Big Wireless Companies Think It’s Their First Amendment Right To Mess With Your Internet

AT&T and the other Internet delivery monopolies that are suing the FCC have resurrected the argument, used unsuccessfully by Verizon in 2012, that net neutrality rules violate its First and Fifth Amendment rights.

The move marks the all out offensive the giant internet service providers are launching against the FCC’s new net neutrality rules, which prevent internet access companies from charging tolls to websites you access most often.

AT&T said last week that it plans on challenging whether the FCC’s net neutrality order “violates the terms of the Communications Act of 1934, as amended, and the First and Fifth Amendments to the US Constitution.”
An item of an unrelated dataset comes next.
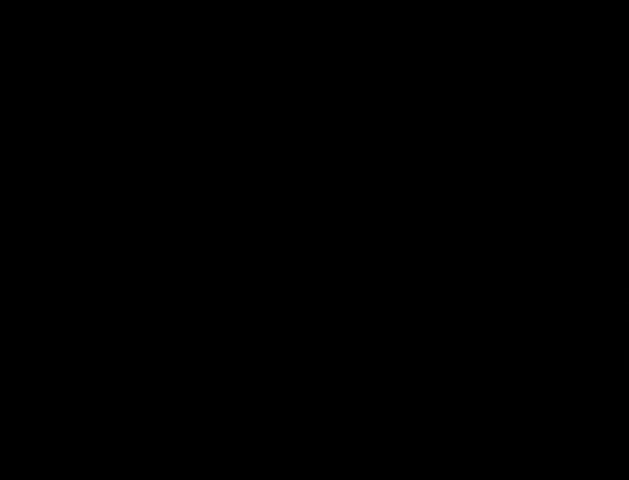
{"buttons": [], "left_stick": "down-left", "right_stick": "center", "events": []}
Showing just how it is grasping at straws and trying every dirty trick in the book to undo the consumer-friendly legislation, the First and Fifth Amendments will be used to attack the FCC’s decision to reclassify both fixed and mobile broadband as common carrier services, as well as the FCC’s authority over how ISPs interconnect with other networks.

While the internet monopolists didn’t provide the full reasoning in their filings, Verizon claimed in 2012 that net neutrality “violates the First Amendment by stripping [ISPs] of control over the transmission of speech on their networks. And it takes network owners’ property without compensation by mandating that they turn over those networks for the occupation and use of others at a regulated rate of zero, undermining owners’ multi-billion dollar-backed expectations that they would be able to decide how best to employ their networks to serve consumers and deterring network investment.”

While the First Amendment protects freedom of speech, the Fifth says that “[n]o person shall be… deprived of life, liberty, or property, without due process of law; nor shall private property be taken for public use, without just compensation.”

Given record profits by the giant ISPs, who enjoy lack of competition due to cozy relationships with regulators, it is clear that they are obviously being deprived of life, liberty and property.